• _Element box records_
* BEGIN *
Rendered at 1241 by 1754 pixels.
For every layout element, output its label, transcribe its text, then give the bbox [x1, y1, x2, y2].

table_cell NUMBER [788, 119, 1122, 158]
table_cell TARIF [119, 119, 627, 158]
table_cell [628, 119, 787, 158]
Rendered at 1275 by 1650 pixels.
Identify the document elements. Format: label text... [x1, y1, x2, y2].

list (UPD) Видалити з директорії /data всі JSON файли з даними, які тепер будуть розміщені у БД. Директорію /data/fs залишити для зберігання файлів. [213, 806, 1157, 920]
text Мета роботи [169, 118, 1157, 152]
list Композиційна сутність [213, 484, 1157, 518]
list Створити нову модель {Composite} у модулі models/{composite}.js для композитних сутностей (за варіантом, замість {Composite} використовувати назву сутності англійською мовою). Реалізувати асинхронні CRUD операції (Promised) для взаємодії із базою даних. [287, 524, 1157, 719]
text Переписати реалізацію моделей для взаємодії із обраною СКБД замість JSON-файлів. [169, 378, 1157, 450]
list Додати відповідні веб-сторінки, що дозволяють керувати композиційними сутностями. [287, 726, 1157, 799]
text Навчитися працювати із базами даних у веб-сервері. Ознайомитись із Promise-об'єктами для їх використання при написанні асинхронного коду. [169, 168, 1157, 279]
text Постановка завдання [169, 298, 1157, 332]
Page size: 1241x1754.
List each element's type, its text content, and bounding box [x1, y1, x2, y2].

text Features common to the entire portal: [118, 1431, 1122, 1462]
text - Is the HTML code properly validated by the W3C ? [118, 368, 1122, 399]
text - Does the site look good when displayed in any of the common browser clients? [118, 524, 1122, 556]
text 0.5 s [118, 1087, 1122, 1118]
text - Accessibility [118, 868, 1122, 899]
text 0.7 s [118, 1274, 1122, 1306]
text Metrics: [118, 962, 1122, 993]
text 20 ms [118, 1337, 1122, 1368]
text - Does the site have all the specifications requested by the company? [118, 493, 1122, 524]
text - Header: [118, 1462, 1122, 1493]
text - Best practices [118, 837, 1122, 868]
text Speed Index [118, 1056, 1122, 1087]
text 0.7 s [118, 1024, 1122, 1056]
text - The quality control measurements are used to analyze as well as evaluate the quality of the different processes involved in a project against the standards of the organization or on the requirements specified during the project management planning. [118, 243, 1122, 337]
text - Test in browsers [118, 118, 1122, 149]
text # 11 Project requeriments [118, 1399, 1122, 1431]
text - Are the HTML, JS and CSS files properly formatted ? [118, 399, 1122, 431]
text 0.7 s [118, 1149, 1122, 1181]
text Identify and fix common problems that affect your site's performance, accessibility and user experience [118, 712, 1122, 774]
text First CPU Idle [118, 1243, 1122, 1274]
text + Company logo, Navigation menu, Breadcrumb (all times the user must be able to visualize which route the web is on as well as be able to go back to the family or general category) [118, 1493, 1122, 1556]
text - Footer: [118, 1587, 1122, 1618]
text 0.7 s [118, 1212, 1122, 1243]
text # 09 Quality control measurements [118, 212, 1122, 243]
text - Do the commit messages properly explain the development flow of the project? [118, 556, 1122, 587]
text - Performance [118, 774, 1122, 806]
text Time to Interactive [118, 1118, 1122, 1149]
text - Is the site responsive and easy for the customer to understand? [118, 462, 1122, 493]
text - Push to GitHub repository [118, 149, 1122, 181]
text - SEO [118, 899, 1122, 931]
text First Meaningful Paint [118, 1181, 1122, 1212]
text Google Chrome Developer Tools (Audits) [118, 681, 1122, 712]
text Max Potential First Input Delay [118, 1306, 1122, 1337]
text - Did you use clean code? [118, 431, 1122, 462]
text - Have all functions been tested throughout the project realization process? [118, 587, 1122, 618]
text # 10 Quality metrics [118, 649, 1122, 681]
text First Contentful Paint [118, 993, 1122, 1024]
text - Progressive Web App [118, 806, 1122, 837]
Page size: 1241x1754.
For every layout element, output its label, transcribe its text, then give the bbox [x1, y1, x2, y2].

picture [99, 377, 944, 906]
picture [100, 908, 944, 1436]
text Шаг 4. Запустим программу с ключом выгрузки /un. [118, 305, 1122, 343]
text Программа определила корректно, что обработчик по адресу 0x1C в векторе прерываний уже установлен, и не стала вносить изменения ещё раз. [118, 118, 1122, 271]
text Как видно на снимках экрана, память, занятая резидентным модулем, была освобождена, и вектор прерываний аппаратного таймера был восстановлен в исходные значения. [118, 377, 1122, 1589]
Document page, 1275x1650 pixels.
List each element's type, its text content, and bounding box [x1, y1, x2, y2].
* END *
• _Written instruction_
Write out the records from their first line through the line containing "table_cell [628, 119, 787, 158]", both included, as a JSON list of strings with one string per line and blank lines left out.

• _Response to the exercise_
[
  "Rendered at 1241 by 1754 pixels.",
  "For every layout element, output its label, transcribe its text, then give the bbox [x1, y1, x2, y2].",
  "table_cell NUMBER [788, 119, 1122, 158]",
  "table_cell TARIF [119, 119, 627, 158]",
  "table_cell [628, 119, 787, 158]"
]